Ligação entre cérebro e intestino existe
Há algum tempo, cientistas também têm encontrado evidências de que a microbiota pode desempenhar um papel importante na saúde mental, no aparecimento de transtornos mentais como depressão e esquizofrenia.
"Recentemente aprendemos que existe o chamado eixo intestino-cérebro, um caminho de comunicação direta entre o trato gastrointestinal e o nosso sistema nervoso, criando uma ligação neural, endócrino e imune que tem relação, inclusive, com o nosso humor", explica Gabriel Novaes de Rezende Batistella, médico neurologista e neuro-oncologista, membro da Snola (Society for Neuro-Oncology Latin America).
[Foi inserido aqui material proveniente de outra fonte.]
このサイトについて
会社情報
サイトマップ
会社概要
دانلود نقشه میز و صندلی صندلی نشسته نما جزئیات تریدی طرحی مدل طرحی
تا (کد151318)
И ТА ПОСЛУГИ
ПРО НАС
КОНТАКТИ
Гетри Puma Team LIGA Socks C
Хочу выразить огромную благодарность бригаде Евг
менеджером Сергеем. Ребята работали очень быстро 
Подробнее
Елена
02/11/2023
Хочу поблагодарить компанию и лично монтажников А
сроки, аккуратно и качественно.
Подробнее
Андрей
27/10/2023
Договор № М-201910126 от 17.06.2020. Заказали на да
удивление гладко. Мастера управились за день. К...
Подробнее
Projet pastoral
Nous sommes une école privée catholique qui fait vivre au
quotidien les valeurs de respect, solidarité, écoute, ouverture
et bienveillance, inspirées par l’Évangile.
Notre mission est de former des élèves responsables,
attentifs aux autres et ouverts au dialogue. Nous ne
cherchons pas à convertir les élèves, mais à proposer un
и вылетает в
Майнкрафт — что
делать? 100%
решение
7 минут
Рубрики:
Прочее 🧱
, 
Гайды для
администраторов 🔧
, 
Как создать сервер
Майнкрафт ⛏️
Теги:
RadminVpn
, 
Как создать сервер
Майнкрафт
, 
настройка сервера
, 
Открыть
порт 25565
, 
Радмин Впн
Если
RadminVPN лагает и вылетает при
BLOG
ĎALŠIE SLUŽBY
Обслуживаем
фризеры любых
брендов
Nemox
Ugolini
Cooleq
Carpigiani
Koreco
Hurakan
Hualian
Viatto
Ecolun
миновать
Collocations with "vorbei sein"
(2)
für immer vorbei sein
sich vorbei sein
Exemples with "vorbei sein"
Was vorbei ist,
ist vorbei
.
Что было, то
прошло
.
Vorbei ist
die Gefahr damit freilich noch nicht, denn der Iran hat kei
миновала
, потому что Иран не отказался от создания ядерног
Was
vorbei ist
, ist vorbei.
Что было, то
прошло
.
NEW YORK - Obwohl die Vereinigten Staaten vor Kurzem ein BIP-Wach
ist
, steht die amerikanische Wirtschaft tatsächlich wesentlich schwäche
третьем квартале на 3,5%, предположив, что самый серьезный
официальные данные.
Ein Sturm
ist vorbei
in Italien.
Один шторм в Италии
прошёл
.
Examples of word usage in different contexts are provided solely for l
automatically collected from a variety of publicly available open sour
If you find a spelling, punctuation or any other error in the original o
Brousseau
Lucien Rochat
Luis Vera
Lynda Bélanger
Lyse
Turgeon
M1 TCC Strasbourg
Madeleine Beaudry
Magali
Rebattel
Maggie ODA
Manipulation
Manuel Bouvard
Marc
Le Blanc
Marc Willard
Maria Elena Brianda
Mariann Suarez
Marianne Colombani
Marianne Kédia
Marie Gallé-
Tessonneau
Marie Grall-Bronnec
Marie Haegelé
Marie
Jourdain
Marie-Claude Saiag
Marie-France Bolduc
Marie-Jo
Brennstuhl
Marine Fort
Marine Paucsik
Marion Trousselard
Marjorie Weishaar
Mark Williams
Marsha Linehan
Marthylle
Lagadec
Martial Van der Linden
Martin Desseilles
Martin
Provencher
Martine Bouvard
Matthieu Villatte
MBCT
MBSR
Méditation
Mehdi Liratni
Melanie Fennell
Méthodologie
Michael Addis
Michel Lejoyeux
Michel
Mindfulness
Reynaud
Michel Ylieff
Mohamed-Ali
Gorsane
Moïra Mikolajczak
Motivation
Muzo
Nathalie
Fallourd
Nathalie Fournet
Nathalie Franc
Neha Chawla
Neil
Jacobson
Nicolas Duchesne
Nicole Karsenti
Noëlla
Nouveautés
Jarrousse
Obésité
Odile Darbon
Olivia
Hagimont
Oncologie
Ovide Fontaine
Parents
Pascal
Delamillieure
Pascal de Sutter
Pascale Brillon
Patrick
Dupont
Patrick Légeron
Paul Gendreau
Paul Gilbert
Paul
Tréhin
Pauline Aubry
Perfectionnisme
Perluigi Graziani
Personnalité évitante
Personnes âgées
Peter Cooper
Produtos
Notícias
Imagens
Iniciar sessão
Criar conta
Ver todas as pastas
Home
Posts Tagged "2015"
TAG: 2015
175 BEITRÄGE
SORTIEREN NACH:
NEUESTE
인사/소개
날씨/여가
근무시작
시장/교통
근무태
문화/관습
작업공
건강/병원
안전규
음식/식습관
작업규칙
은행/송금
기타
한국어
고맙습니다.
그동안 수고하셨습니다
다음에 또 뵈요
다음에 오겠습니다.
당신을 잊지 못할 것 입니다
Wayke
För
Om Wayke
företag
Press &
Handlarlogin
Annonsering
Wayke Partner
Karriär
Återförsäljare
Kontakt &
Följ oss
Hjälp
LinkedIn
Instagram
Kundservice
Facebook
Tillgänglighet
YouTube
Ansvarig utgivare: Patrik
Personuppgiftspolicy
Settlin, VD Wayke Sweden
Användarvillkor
Esse eixo teria relação, inclusive, com o surgimento de doenças neurodegenerativas, como o Alzheimer. Um estudo realizado por profissionais da Universidade de Genebra, na Suíça, e da Universidade de Nápoles, na Itália, mostrou que um desequilíbrio na microbiota intestinal pode gerar o desenvolvimento de placas amiloides no cérebro, fator de risco para o aparecimento da doença.
Como cuidar da saúde do intestino?
Sim, é bastante clichê, mas os especialistas são unânimes em afirmar que a melhor forma de cuidar da saúde do intestino é por meio da alimentação. Isso porque uma dieta mais natural e menos industrializada possui mais nutrientes e anda será melhor absorvida pelo organismo.
"Já os ultraprocessados contam com corante, açúcar e farinhas, o que causa uma fermentação e são nocivos para a microbiota", diz Edvânia Soares, nutricionista da clínica Estima Nutrição, pós-graduada em nutrição clínica e vigilância sanitária pela UnG (Universidade de Guarulhos). "Costumamos dizer que o intestino é o nosso segundo cérebro: quanto mais você absorve, melhor ele vai funcionar", afirma.
No geral, a recomendação é ingerir pelo menos três frutas por dia, duas porções de fibras e duas porções de legumes. A água também é fundamental nesse processo: o ideal, diz a especialista, é tomar 40 ml para cada 1 kg corporal. Entre os alimentos considerados "amigos do intestino" estão a aveia, o grão-de-bico, as castanhas, o mamão, a banana e a pera, que são especialmente ricos em fibras e ajudam no bom funcionamento do órgão.
Os probióticos também são grandes aliados na saúde do intestino e estão cada vez mais populares, presentes nas prateleiras dos supermercados em iogurtes, leites fermentados e chás. Mas Costa e Silva alerta para a importância de ter a orientação de um profissional na hora de fazer essas escolhas alimentares.
"Os probióticos podem ser usados, mas de forma individualizada", explica. "Nem todo probiótico serve para qualquer pessoa e, às vezes, usando por conta própria, pode-se piorar a saúde intestinal, ficando com a digestão mais lenta e até com excesso de gases", afirma a especialista.